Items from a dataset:

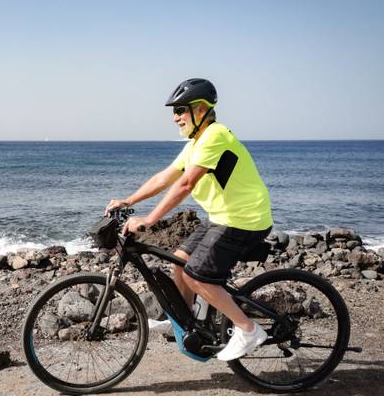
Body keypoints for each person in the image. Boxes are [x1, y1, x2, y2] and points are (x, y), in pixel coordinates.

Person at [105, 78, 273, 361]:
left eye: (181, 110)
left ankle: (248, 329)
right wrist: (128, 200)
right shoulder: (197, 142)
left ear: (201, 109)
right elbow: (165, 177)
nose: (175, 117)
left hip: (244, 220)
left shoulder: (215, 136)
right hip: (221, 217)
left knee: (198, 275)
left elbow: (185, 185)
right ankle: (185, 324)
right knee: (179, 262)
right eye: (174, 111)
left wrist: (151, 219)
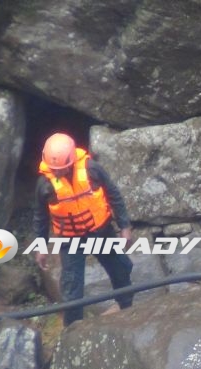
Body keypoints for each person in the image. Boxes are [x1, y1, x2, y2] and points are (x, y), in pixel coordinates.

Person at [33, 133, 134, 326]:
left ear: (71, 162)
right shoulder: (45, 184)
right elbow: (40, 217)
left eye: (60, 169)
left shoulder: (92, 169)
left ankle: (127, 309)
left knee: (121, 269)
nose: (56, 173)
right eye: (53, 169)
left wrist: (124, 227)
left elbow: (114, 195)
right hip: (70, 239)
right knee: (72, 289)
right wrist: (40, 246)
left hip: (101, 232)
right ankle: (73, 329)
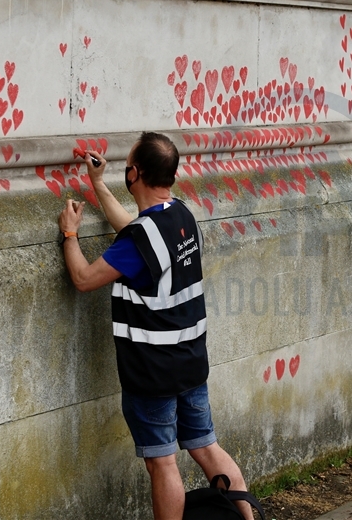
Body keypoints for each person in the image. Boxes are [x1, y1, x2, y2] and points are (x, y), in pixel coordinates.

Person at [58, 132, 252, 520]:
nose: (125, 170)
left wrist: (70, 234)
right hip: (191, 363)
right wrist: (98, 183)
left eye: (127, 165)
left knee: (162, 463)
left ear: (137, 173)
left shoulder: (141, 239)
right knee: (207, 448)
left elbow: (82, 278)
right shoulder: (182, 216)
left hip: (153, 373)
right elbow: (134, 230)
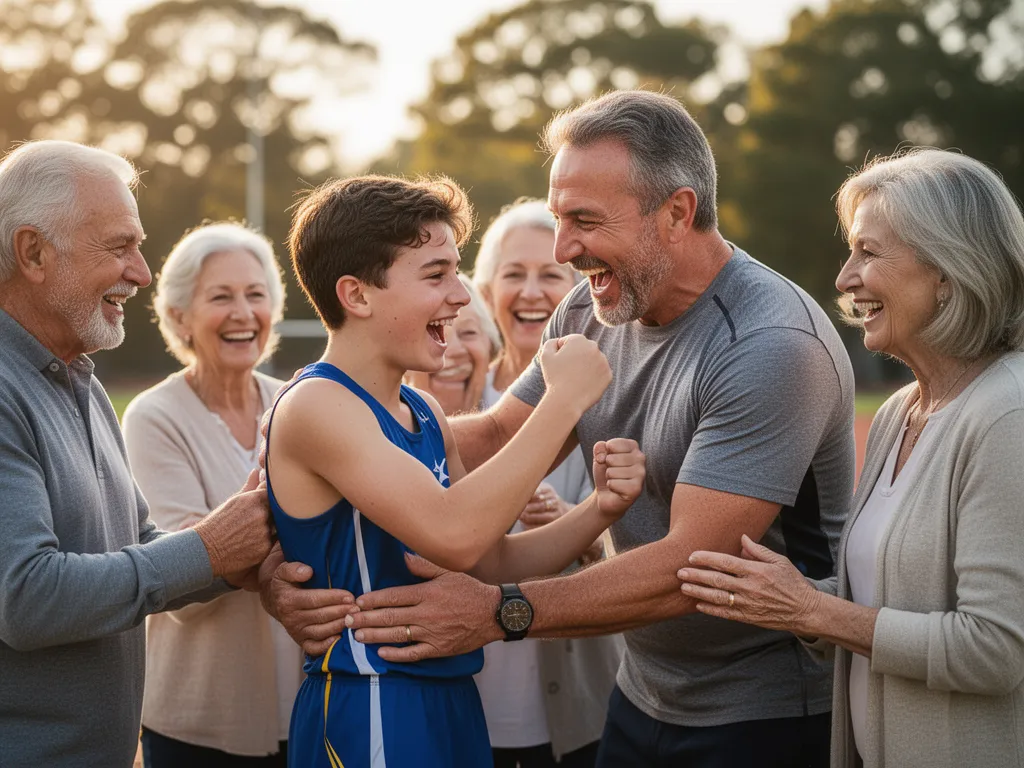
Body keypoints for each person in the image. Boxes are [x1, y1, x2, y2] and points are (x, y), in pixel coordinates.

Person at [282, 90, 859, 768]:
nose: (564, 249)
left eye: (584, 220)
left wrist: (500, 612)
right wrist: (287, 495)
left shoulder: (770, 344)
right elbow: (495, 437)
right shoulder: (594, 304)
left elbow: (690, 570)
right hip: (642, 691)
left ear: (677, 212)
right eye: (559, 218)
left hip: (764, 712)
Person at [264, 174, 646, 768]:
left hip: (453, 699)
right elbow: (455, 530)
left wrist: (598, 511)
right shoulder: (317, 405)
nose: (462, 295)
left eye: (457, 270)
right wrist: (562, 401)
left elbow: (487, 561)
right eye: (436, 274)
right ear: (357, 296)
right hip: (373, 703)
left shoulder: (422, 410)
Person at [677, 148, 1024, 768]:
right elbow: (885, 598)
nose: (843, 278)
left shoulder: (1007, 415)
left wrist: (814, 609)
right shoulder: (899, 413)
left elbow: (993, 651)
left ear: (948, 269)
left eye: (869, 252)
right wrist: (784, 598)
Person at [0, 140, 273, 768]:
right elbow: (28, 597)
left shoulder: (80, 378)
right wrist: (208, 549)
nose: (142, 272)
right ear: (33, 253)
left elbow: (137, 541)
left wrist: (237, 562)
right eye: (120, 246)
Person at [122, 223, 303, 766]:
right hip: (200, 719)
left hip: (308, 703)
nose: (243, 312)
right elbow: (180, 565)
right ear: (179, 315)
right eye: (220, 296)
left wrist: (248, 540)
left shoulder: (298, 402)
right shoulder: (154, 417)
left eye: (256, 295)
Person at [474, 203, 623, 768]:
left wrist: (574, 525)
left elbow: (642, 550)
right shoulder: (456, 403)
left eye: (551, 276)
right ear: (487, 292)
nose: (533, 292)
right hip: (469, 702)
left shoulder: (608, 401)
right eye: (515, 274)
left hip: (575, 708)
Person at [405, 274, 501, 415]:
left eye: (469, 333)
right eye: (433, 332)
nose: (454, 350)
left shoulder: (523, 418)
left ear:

- _Goal of the exercise_
The answer should contain only the lines from the start of the records above through the line with "nose: (843, 278)", copied exactly, and no pictures.

- _Exercise output_
Body keypoints for each person in the image. Boxes are [x1, y1, x2, y2] and points are (x, y), in pixel coordinates.

Person at [105, 78, 273, 361]:
left eye: (181, 110)
left ankle: (248, 329)
right wrist: (128, 200)
right shoulder: (197, 142)
left ear: (201, 109)
right elbow: (165, 177)
nose: (175, 117)
left hip: (244, 220)
left shoulder: (215, 136)
right hip: (221, 217)
left knee: (198, 275)
left elbow: (185, 185)
right ankle: (185, 324)
right knee: (179, 262)
right eye: (174, 111)
left wrist: (151, 219)
Body keypoints for each person in the image. Boxes are [x1, y1, x2, y2] and points are (x, y), in pixel coordinates.

Person at [33, 133, 134, 326]:
left ear: (71, 162)
right shoulder: (45, 184)
right elbow: (40, 217)
left eye: (60, 169)
left shoulder: (92, 169)
left ankle: (127, 309)
left knee: (121, 269)
nose: (56, 173)
right eye: (53, 169)
left wrist: (124, 227)
left elbow: (114, 195)
right hip: (70, 239)
right knee: (72, 289)
right wrist: (40, 246)
left hip: (101, 232)
right ankle: (73, 329)
Body keypoints for each person in the image. Boxes are [x1, y1, x2, y2] and points are (x, y), in pixel coordinates.

Person at [58, 132, 252, 520]:
nose: (125, 170)
left wrist: (70, 234)
right hip: (191, 363)
right wrist: (98, 183)
left eye: (127, 165)
left knee: (162, 463)
left ear: (137, 173)
left shoulder: (141, 239)
right knee: (207, 448)
left elbow: (82, 278)
right shoulder: (182, 216)
left hip: (153, 373)
right elbow: (134, 230)
Body keypoints for each person in the image. Boxes are [x1, y1, x2, y2] and points are (x, y), in pixel coordinates.

Person at [282, 90, 859, 768]:
nose: (564, 249)
left eye: (584, 220)
left wrist: (500, 612)
right wrist: (287, 495)
left shoulder: (770, 344)
right elbow: (495, 437)
right shoulder: (594, 304)
left elbow: (690, 570)
right hip: (642, 691)
left ear: (677, 212)
right eye: (559, 218)
left hip: (764, 712)
Person at [264, 174, 646, 768]:
left hip: (453, 699)
right elbow: (455, 530)
left wrist: (598, 511)
right shoulder: (317, 405)
nose: (462, 295)
left eye: (457, 270)
right wrist: (562, 401)
left elbow: (487, 561)
right eye: (436, 274)
right ear: (357, 296)
right hip: (373, 703)
left shoulder: (422, 410)
Person at [677, 148, 1024, 768]:
right elbow: (885, 598)
nose: (843, 278)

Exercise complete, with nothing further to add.